When my wife’s boss first moved to our small town it was more than a little culture shock. Raised on the slick windy streets ofChicago, he had mastered the ways of the urban jungle, but this experience had done little to prepare him for the Deep South. He had never eaten grits. He did not know what chicken and dumplings were. He had not the foggiest idea about pork rinds. He had never attended Cotillion classes as a child, been to a church homecoming, or attended the Sequoya Ball (our town’s largest and most elegant annual charity soiree). This was all very foreign to him. As was the Southern hospitality dripping from the mouths and handshakes of his new neighbors.
One evening shortly after moving, he and his wife were unpacking their boxes and beginning to settle into their new, alien surroundings. There was a knock at the door. Out on the stoop was the first of several neighbors he would meet in the days ahead. She was the typical, sweet, small-town Southern lady, apple pie in hand. She gave the usual “welcome to our town” speech, drawling over every word, and finally ended with an invitation for them to join her in worship at First Baptist Church the next Sunday. Well, you can imagine this dear lady’s disbelief when she was immediately informed of my wife’s boss’ atheism. “No ma’am, I do not believe in God and will not be attending church with you. Not next week. Not ever.”

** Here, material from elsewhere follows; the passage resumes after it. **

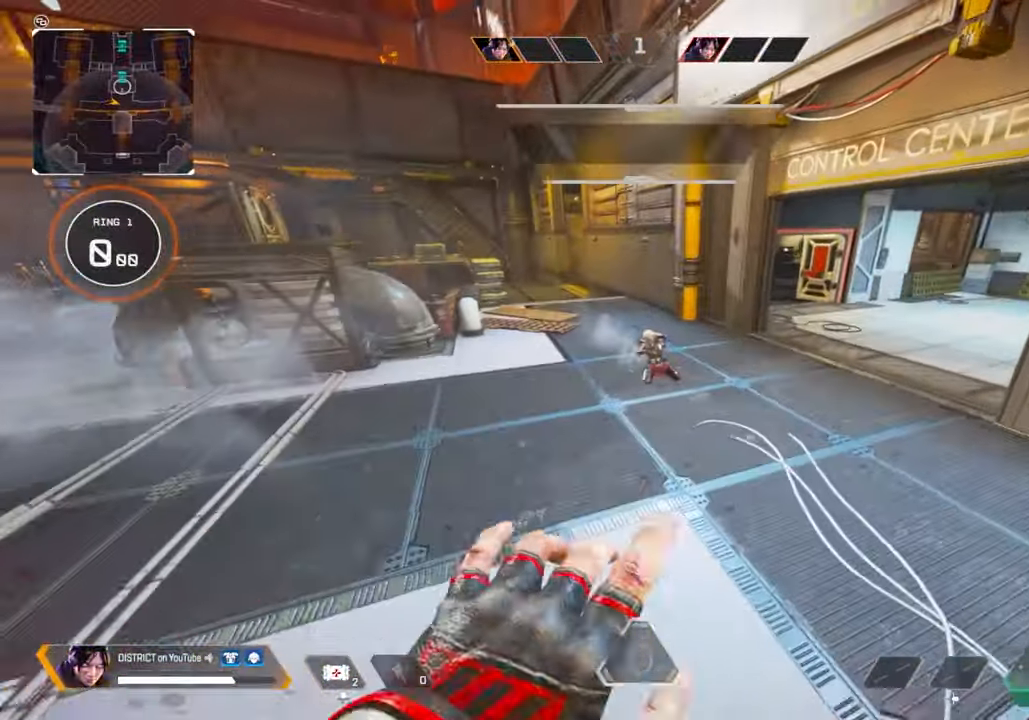
{"buttons": ["R2"], "left_stick": "down-right", "right_stick": "up-left", "events": [[50, "A", "up"], [150, "left_stick", "down-right"], [283, "L3", "up"], [283, "Y", "up"], [383, "R2", "down"], [500, "right_stick", "up-left"]]}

This poor woman looked at him, dumbstruck. To relieve the tension she turned to his wife: “What about you, dear? Would you join me for church next week?” Again, the answer was shattering. “No, I am afraid not. See, I am Jewish.” The charming saint from the First Baptist Church turned and left, taking her apple pie with her. She never tried to engage them again; no invitation to the neighborhood barbecue, no friendly exchange of garden tools, no further invitations to church on Sunday, and certainly no more apple pies.
It used to be that everyone we met was a bit like “us.” Not anymore. From religion and race, to politics and lifestyle, the diversity that now surrounds us is far greater than anything we could have imagined a generation ago. So, in shock, we exercise kindness toward those who are like us, and we keep our apple pies away from those we find different than we ourselves. We retreat into the sanctuary of our own homes or churches, keeping the unfamiliar at a distance. This is hardly “hospitality,” Southern or otherwise. In fact, it is hostility.
Jesus asked in the Sermon on the Mount, “If you love only those who love you, what have you gained?” I don’t know what is gained, but I know what is lost: Community itself. Researchers now say that our polarization and cocooning can do more than make sparks fly during a political debate. When people fail to get to know others outside their religious and social circles, everyone grows precariously distrustful. Everything from public health and government effectiveness, to economic strength and crime rates suffer as a result of our failure to simply connect with those who share the space around us.
See, apple pies not only taste good, they are good for us all.